[What needs to be done] Please set down each of the lines below once more, exactly, omitting all pictures.

:: Exercise data

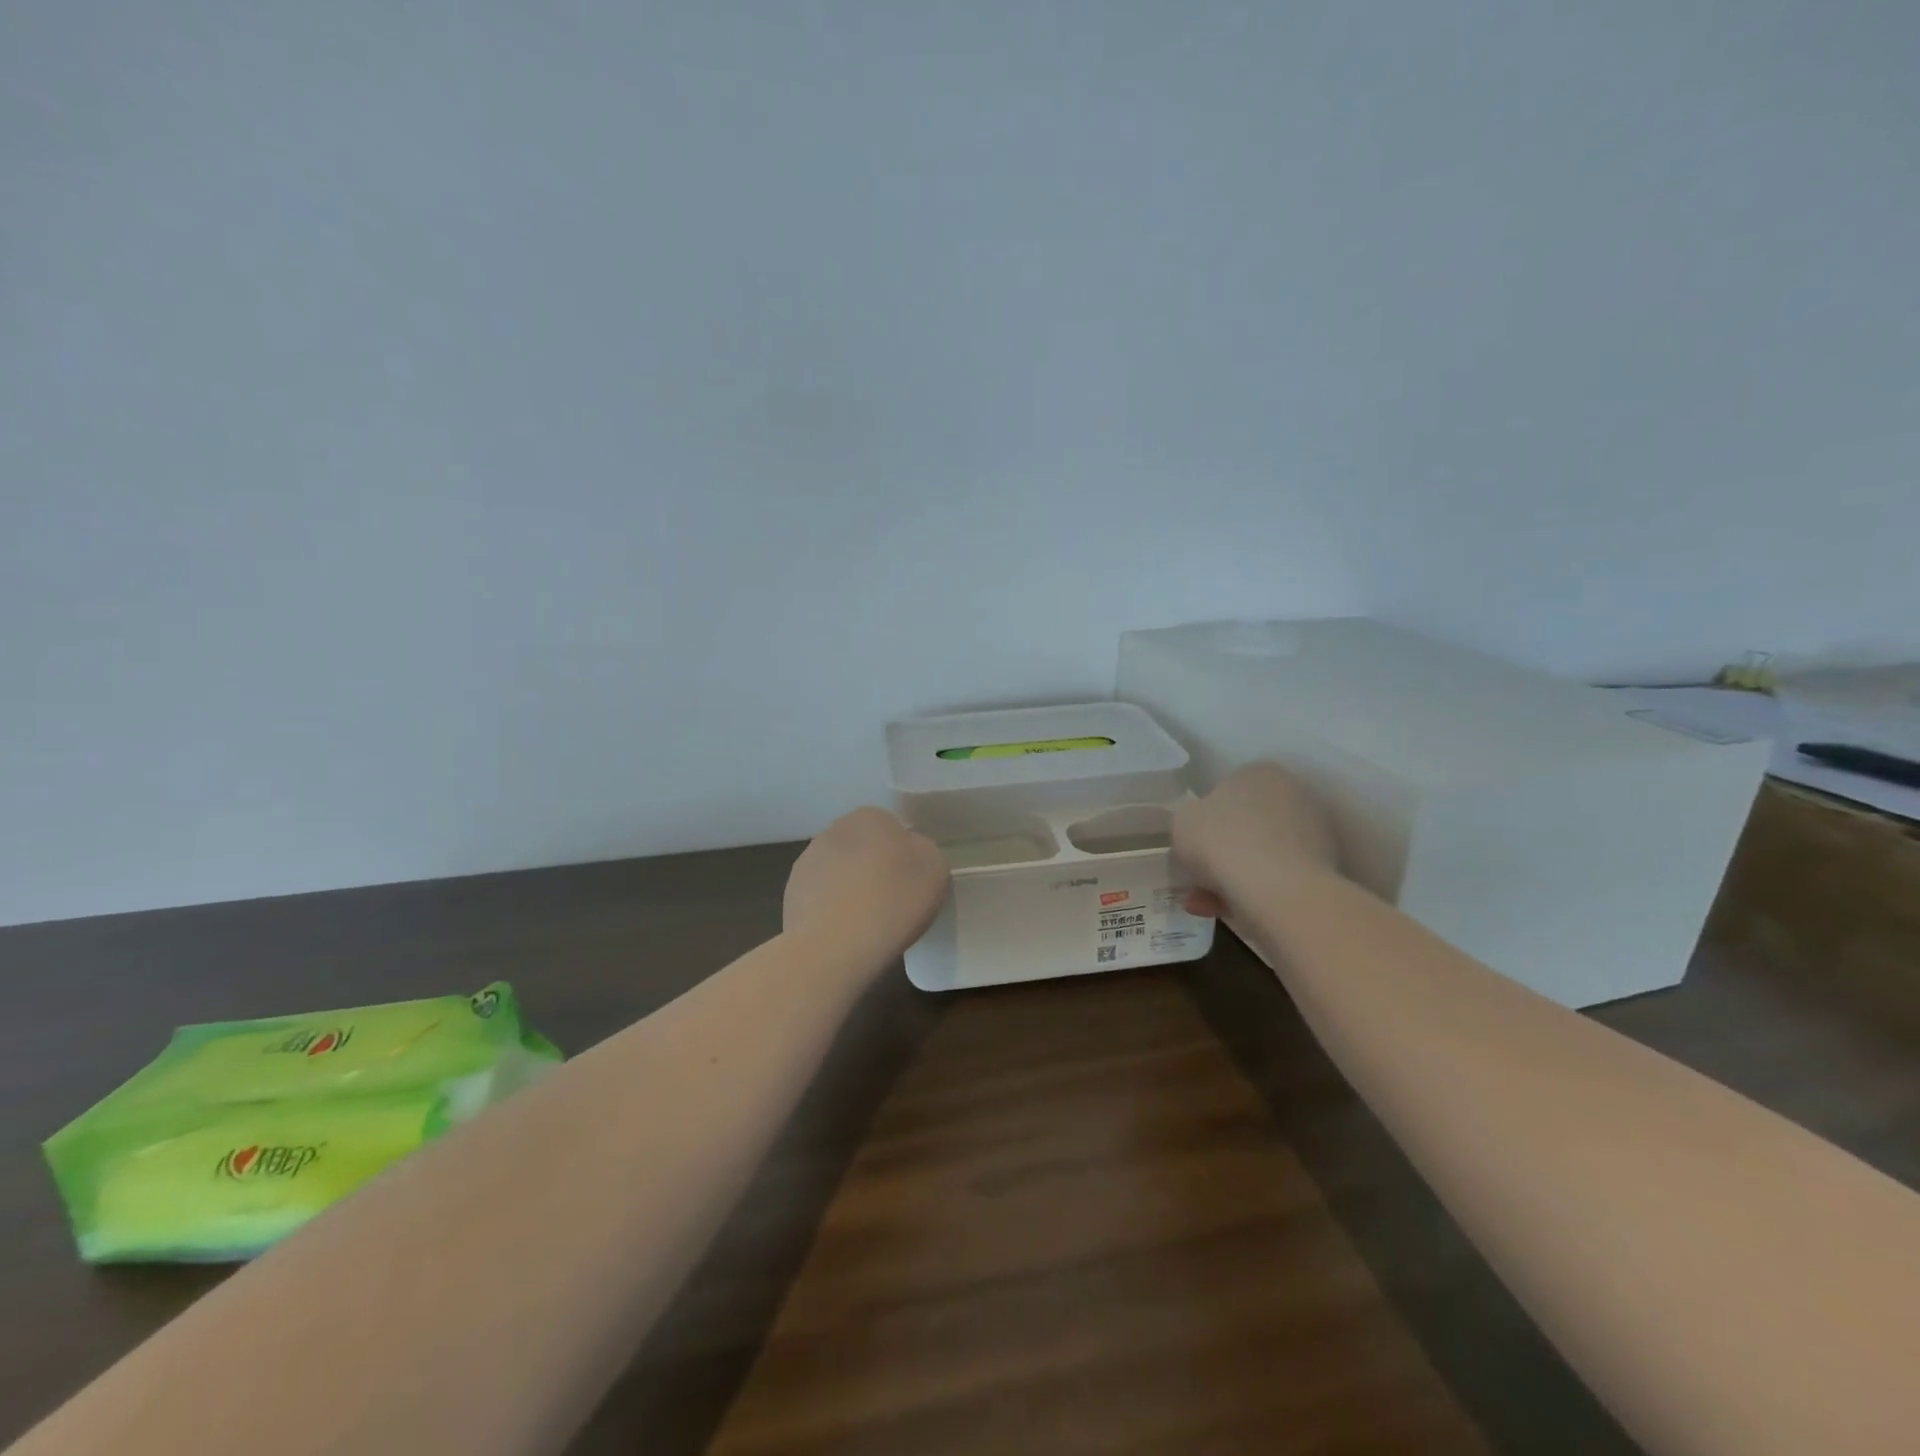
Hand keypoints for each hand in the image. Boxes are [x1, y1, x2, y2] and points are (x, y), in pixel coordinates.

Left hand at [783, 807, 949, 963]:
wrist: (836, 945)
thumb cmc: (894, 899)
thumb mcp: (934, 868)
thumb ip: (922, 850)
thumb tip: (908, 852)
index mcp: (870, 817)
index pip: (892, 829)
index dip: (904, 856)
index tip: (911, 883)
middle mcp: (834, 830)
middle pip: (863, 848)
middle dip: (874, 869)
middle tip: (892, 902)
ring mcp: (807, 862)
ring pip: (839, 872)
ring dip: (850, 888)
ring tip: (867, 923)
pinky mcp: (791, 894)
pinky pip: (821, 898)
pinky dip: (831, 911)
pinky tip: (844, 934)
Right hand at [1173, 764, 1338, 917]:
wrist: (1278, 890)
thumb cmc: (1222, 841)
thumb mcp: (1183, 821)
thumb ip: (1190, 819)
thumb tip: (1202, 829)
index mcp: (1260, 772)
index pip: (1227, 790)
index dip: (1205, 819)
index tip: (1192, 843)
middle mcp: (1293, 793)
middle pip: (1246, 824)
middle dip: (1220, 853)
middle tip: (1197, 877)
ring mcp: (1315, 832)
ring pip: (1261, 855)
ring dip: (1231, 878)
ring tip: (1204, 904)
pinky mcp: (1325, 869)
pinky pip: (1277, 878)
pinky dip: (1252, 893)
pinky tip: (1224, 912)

::::

[Response box]
Hand keypoints for each hand in the image. Boxes are [x1, y1, x2, y2] and points are (x, y), in pixel coordinates.

Left hand at [783, 807, 949, 963]:
wrist: (836, 945)
thumb cmc: (894, 899)
thumb mcp: (934, 868)
thumb ip: (922, 850)
thumb tip: (908, 852)
index mcp: (870, 817)
index pip: (892, 829)
index dip: (904, 856)
index tip: (911, 883)
middle mcp: (834, 830)
middle pip: (863, 848)
middle dip: (874, 869)
middle tip: (892, 902)
ring mcp: (807, 862)
ring pip: (839, 872)
ring dip: (850, 888)
ring tip: (867, 923)
pinky mcp: (791, 894)
pinky pip: (821, 898)
pinky dip: (831, 911)
pinky tip: (844, 934)
Right hand at [1173, 764, 1338, 917]:
wrist: (1278, 890)
thumb cmc: (1222, 841)
thumb mcp: (1183, 821)
thumb ip: (1190, 819)
thumb tip: (1202, 829)
index mcp: (1260, 772)
index pip: (1227, 790)
index dip: (1205, 819)
index tip: (1192, 843)
middle mcp: (1293, 793)
middle pip: (1246, 824)
middle dip: (1220, 853)
middle tip: (1197, 877)
ring mcp: (1315, 832)
ring pip: (1261, 855)
ring dip: (1231, 878)
ring tip: (1204, 904)
pinky mcp: (1325, 869)
pinky pip: (1277, 878)
pinky dip: (1252, 893)
pinky tip: (1224, 912)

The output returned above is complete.